What to do – From the entries below, tally the lines with "magnification" in them and reply with that figure only.

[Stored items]
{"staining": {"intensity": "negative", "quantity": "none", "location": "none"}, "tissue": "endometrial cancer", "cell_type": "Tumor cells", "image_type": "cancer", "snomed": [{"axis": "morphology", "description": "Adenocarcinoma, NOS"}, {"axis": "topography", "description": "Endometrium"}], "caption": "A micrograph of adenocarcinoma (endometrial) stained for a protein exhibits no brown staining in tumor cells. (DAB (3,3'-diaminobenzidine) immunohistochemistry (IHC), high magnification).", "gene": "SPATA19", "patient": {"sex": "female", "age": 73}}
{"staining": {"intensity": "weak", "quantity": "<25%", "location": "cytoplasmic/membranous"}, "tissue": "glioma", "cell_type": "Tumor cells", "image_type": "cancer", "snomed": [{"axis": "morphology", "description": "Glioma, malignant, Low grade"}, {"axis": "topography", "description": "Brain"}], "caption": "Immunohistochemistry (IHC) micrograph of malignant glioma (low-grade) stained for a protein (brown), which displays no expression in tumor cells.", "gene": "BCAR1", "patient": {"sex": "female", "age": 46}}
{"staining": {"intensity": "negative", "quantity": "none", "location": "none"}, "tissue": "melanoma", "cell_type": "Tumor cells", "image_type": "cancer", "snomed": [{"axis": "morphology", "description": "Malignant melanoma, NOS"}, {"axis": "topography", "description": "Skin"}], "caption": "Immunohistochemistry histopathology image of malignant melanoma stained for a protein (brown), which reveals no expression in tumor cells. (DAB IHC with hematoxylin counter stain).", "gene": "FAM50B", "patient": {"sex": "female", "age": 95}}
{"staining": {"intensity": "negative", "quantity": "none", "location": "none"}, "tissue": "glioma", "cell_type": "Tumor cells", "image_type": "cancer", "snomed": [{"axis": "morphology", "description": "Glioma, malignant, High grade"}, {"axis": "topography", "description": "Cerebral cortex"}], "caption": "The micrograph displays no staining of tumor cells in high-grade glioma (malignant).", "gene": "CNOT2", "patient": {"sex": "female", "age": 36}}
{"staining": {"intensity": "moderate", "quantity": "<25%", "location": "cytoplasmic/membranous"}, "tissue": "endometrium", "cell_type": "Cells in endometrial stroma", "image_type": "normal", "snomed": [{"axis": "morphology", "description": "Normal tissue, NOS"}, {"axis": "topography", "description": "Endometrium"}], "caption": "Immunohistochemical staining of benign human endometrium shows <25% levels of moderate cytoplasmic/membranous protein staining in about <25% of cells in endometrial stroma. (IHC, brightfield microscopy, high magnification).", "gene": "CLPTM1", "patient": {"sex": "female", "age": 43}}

Written answer – 2